Work to be completed: The entries should each be set down again precisely.
(Data in this exercise Opens)
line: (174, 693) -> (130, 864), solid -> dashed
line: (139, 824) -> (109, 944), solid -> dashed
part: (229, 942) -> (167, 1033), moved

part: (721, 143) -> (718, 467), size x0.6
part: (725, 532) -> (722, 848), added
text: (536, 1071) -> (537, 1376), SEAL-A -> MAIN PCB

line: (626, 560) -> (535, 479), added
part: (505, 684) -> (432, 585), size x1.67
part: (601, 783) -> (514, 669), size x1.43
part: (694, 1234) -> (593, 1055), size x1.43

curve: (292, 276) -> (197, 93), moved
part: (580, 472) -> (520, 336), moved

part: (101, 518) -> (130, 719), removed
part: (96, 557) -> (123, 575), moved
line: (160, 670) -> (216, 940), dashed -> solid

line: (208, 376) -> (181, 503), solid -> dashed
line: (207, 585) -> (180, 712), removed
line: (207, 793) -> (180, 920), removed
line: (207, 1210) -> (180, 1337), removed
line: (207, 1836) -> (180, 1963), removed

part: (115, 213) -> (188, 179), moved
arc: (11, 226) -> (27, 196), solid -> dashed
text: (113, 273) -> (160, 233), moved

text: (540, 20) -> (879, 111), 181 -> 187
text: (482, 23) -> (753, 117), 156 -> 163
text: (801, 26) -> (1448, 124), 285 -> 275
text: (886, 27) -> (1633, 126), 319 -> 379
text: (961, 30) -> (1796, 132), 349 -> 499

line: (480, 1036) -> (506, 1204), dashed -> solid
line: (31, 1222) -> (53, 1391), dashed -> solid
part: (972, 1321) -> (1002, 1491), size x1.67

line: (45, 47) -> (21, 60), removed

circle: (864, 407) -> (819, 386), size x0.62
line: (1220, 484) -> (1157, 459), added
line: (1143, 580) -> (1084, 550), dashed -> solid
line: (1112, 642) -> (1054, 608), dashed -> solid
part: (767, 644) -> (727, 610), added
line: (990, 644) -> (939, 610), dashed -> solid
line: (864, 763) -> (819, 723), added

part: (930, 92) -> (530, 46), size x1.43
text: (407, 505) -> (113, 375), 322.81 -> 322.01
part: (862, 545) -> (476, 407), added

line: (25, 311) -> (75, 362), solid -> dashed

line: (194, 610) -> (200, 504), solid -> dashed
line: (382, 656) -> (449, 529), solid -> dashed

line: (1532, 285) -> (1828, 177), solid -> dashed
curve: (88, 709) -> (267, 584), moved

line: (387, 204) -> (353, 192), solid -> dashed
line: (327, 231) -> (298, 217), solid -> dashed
(Data in this exercise Closes)
The answer:
line: (174, 693) -> (130, 864), solid -> dashed
line: (139, 824) -> (109, 944), solid -> dashed
part: (229, 942) -> (167, 1033), moved

part: (721, 143) -> (718, 467), size x0.6
part: (725, 532) -> (722, 848), added
text: (536, 1071) -> (537, 1376), SEAL-A -> MAIN PCB

line: (626, 560) -> (535, 479), added
part: (505, 684) -> (432, 585), size x1.67
part: (601, 783) -> (514, 669), size x1.43
part: (694, 1234) -> (593, 1055), size x1.43

curve: (292, 276) -> (197, 93), moved
part: (580, 472) -> (520, 336), moved

part: (101, 518) -> (130, 719), removed
part: (96, 557) -> (123, 575), moved
line: (160, 670) -> (216, 940), dashed -> solid

line: (208, 376) -> (181, 503), solid -> dashed
line: (207, 585) -> (180, 712), removed
line: (207, 793) -> (180, 920), removed
line: (207, 1210) -> (180, 1337), removed
line: (207, 1836) -> (180, 1963), removed

part: (115, 213) -> (188, 179), moved
arc: (11, 226) -> (27, 196), solid -> dashed
text: (113, 273) -> (160, 233), moved

text: (540, 20) -> (879, 111), 181 -> 187
text: (482, 23) -> (753, 117), 156 -> 163
text: (801, 26) -> (1448, 124), 285 -> 275
text: (886, 27) -> (1633, 126), 319 -> 379
text: (961, 30) -> (1796, 132), 349 -> 499

line: (480, 1036) -> (506, 1204), dashed -> solid
line: (31, 1222) -> (53, 1391), dashed -> solid
part: (972, 1321) -> (1002, 1491), size x1.67

line: (45, 47) -> (21, 60), removed

circle: (864, 407) -> (819, 386), size x0.62
line: (1220, 484) -> (1157, 459), added
line: (1143, 580) -> (1084, 550), dashed -> solid
line: (1112, 642) -> (1054, 608), dashed -> solid
part: (767, 644) -> (727, 610), added
line: (990, 644) -> (939, 610), dashed -> solid
line: (864, 763) -> (819, 723), added

part: (930, 92) -> (530, 46), size x1.43
text: (407, 505) -> (113, 375), 322.81 -> 322.01
part: (862, 545) -> (476, 407), added

line: (25, 311) -> (75, 362), solid -> dashed

line: (194, 610) -> (200, 504), solid -> dashed
line: (382, 656) -> (449, 529), solid -> dashed

line: (1532, 285) -> (1828, 177), solid -> dashed
curve: (88, 709) -> (267, 584), moved

line: (387, 204) -> (353, 192), solid -> dashed
line: (327, 231) -> (298, 217), solid -> dashed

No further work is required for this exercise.